PROBLEM TO WORK ON: Please give every line below again exactly, but not its pictures.

RECORDS TO PROCESS:
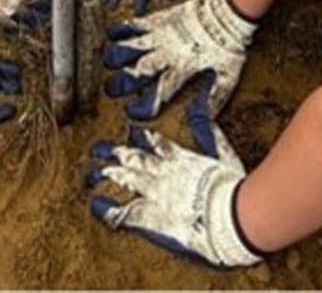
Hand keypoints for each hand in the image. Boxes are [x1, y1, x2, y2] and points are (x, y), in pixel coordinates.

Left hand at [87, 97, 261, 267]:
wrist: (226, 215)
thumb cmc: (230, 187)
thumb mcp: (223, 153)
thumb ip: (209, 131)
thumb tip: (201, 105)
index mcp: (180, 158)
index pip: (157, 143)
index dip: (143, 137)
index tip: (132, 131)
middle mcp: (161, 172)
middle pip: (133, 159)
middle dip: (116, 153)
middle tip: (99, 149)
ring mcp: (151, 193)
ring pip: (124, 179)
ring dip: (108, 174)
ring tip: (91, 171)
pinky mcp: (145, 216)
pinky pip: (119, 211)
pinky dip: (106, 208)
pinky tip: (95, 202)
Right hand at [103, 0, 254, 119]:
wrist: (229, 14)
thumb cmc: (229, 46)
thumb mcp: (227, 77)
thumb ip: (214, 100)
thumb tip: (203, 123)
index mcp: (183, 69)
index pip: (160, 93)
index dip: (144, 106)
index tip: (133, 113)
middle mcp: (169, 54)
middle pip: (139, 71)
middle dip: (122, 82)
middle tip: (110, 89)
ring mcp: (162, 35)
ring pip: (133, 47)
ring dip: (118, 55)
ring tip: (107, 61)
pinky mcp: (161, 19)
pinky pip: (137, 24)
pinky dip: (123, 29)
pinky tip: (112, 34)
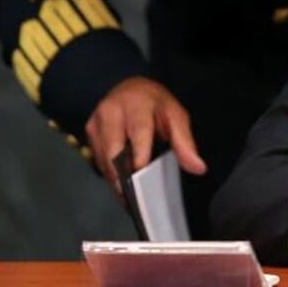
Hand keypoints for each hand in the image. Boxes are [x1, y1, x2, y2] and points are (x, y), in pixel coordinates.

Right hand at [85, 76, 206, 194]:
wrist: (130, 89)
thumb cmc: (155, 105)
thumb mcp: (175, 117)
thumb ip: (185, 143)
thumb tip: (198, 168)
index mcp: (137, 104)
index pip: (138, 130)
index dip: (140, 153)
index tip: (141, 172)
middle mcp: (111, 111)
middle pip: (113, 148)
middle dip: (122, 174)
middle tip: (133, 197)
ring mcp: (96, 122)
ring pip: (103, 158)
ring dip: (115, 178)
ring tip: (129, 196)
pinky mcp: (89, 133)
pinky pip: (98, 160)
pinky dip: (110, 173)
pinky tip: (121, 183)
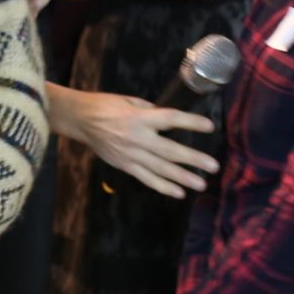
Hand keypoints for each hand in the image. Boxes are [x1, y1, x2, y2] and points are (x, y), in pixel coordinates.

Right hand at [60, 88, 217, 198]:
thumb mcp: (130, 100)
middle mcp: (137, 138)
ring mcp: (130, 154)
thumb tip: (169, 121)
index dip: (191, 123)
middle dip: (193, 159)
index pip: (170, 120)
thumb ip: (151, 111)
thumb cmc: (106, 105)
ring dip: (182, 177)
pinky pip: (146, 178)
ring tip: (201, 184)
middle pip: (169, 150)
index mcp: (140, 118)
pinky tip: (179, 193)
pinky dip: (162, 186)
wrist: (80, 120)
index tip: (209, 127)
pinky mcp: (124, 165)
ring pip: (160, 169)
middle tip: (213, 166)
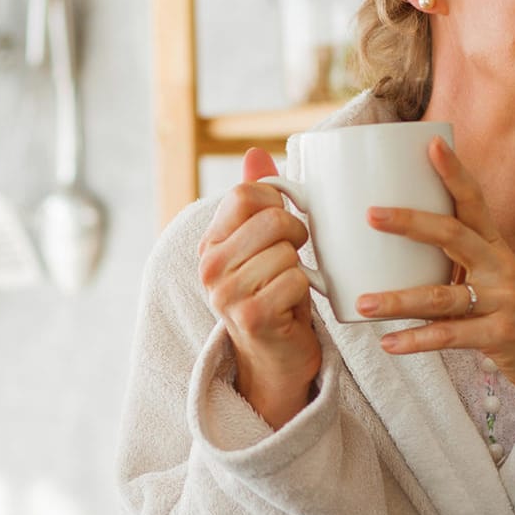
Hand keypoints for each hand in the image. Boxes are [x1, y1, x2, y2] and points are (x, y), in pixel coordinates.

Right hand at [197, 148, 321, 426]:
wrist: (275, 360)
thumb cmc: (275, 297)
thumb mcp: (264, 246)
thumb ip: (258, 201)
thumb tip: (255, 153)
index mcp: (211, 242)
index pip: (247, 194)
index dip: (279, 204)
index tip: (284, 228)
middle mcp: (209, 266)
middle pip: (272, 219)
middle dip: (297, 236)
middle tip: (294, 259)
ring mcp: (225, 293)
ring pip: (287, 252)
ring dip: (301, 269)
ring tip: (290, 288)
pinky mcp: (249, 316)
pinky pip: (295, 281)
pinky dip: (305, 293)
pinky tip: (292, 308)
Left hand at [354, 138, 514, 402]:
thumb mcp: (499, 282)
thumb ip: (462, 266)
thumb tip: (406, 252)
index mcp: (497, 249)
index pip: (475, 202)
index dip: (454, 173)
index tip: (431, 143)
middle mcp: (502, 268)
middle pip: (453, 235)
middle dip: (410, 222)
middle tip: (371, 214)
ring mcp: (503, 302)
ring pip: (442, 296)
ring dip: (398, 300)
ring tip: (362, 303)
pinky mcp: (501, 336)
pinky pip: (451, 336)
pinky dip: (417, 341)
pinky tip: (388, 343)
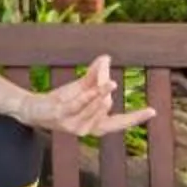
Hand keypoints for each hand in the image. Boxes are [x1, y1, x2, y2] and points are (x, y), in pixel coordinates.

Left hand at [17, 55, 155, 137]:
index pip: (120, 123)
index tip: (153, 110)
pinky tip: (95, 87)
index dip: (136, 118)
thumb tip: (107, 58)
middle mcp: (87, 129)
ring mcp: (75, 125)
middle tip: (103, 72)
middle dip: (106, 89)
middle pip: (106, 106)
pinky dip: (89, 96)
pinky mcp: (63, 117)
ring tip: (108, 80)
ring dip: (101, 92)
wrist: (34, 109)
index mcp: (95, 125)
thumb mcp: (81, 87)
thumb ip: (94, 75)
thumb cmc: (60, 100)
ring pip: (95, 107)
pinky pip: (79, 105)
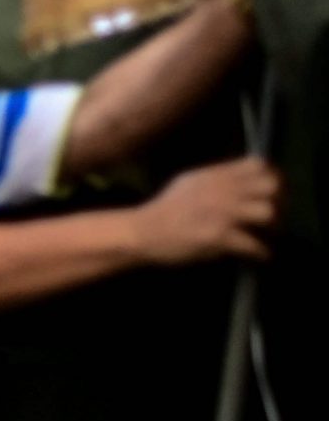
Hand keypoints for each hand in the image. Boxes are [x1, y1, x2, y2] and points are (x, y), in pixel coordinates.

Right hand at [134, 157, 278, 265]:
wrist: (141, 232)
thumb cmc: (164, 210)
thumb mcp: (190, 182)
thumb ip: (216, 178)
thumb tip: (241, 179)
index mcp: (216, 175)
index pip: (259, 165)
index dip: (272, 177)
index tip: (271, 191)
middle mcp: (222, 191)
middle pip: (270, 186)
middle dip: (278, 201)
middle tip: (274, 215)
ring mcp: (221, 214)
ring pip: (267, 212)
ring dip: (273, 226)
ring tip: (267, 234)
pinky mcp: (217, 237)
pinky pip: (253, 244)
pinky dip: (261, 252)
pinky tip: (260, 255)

EXERCISE SOLUTION:
Hand keypoints for each hand in the image. Boxes are [x1, y1, x2, y2] and points are (x, y), in pixel coordinates.

Left hand at [87, 97, 261, 267]:
wrist: (226, 215)
thumb cmc: (230, 187)
thumb mcp: (223, 153)
thumb ip: (209, 131)
thumb tip: (201, 105)
index mcp: (180, 158)
index pip: (157, 143)
index dip: (143, 137)
index tip: (132, 131)
middle mcp: (161, 172)
middle pip: (133, 159)
middle dip: (116, 153)
middle tip: (99, 149)
ring mcp: (151, 193)
ring pip: (124, 179)
ring dip: (108, 174)
ring tip: (91, 171)
pinky mcp: (145, 216)
pinky pip: (119, 211)
pinky dip: (106, 208)
pinky tip: (95, 202)
Right hand at [103, 0, 254, 119]:
wrist: (229, 14)
thumb cmc: (229, 46)
thumb mcp: (227, 77)
thumb ip: (214, 100)
thumb tip: (203, 123)
index mcp: (183, 69)
index pip: (160, 93)
index dip: (144, 106)
index tip: (133, 113)
middle mcp: (169, 54)
middle pip: (139, 71)
middle dip: (122, 82)
middle tip: (110, 89)
ring mcp: (162, 35)
ring pip: (133, 47)
ring dip: (118, 55)
ring tip: (107, 61)
pinky mcp: (161, 19)
pinky pip: (137, 24)
pinky dip: (123, 29)
pinky tip: (112, 34)
Hand keypoints for each hand in the image. Boxes are [x1, y1, x2, y2] and points are (x, y), in pixel coordinates.

Right hand at [85, 76, 206, 194]:
wrist: (130, 89)
thumb cmc: (155, 105)
thumb mcp: (175, 117)
thumb ip: (185, 143)
thumb tip: (198, 168)
index mcp: (137, 104)
index pip: (138, 130)
index dip: (140, 153)
index tip: (141, 172)
middle mcp: (111, 111)
middle pip: (113, 148)
middle dip: (122, 174)
middle tip: (133, 197)
ring mcp: (96, 122)
ring pip: (103, 158)
ring dip: (115, 178)
ring tip: (129, 196)
pinky mcp: (89, 133)
pinky pip: (98, 160)
pinky dip: (110, 173)
pinky tip: (121, 183)
Hand keypoints for each hand in the image. Boxes are [x1, y1, x2, y2] and points are (x, y), in pixel coordinates.

Right hand at [60, 88, 217, 198]:
thumb mcp: (130, 100)
middle mcp: (137, 138)
ring mcp: (130, 154)
thumb tip: (169, 121)
index dip: (191, 123)
middle dip: (193, 159)
index pip: (170, 120)
thumb ip: (151, 111)
thumb cmc: (106, 105)
ring dip: (182, 177)
pinky pip: (146, 178)
ring tip: (201, 184)
middle pip: (169, 150)
index mcp: (140, 118)
pinky tip: (179, 193)
pinky dip: (162, 186)
wrist: (80, 120)
index tip: (209, 127)
pinky mcp: (124, 165)
ring pip: (160, 169)
middle tip: (213, 166)
Hand keypoints for each hand in the image. Boxes are [x1, y1, x2, y2] and points are (x, y), in pixel coordinates.

Right hand at [197, 148, 321, 426]:
wrist: (275, 360)
thumb cmc: (275, 297)
thumb mcp: (264, 246)
thumb ip: (258, 201)
thumb tip: (255, 153)
index mcp: (211, 242)
index pip: (247, 194)
index dip: (279, 204)
index tip: (284, 228)
middle mcp: (209, 266)
middle pip: (272, 219)
middle dip: (297, 236)
middle tip: (294, 259)
ring mcp: (225, 293)
ring pip: (287, 252)
ring dip: (301, 269)
ring tip: (290, 288)
pinky mcp: (249, 316)
pinky pip: (295, 281)
pinky dip: (305, 293)
pinky tip: (292, 308)
Left hand at [354, 138, 514, 402]:
thumb mcp: (499, 282)
thumb ip: (462, 266)
thumb tip: (406, 252)
index mcp: (497, 249)
index pip: (475, 202)
index dip: (454, 173)
index tip: (431, 143)
middle mcp: (502, 268)
middle pip: (453, 235)
middle dip: (410, 222)
middle tip: (371, 214)
ring mcp: (503, 302)
ring pip: (442, 296)
ring dip: (398, 300)
ring tip: (362, 303)
pinky mcp: (501, 336)
pinky pip: (451, 336)
pinky dip: (417, 341)
pinky tip: (388, 343)
Hand keypoints for each hand in the image. Boxes are [x1, y1, x2, y2] and points are (x, y), in pixel coordinates.

Left hand at [17, 55, 155, 137]:
index pip: (120, 123)
index tip: (153, 110)
pinky tip: (95, 87)
index dip: (136, 118)
thumb tip: (107, 58)
middle mcp: (87, 129)
ring mcp: (75, 125)
middle tip: (103, 72)
middle dip: (106, 89)
middle pip: (106, 106)
pinky dip: (89, 96)
pinky mcp: (63, 117)
ring tip: (108, 80)
ring dip: (101, 92)
wrist: (34, 109)
index mcp: (95, 125)
thumb mcp: (81, 87)
thumb ip: (94, 75)
thumb cmc: (60, 100)
ring pip: (95, 107)
pinky pip: (79, 105)
Hand keypoints for each hand in the image. Boxes are [x1, y1, x2, y2] and points are (x, y), in pixel coordinates.

Right hand at [134, 157, 278, 265]:
wrist: (141, 232)
thumb cmc: (164, 210)
thumb mcp: (190, 182)
thumb ip: (216, 178)
thumb tip: (241, 179)
index mcp: (216, 175)
index pip: (259, 165)
index dip: (272, 177)
index tip: (271, 191)
middle mcp: (222, 191)
middle pip: (270, 186)
middle dip: (278, 201)
middle tip: (274, 215)
ring mcp: (221, 214)
ring pip: (267, 212)
ring dip: (273, 226)
ring tip: (267, 234)
pinky mcp: (217, 237)
pinky pip: (253, 244)
pinky dip: (261, 252)
pinky tip: (260, 255)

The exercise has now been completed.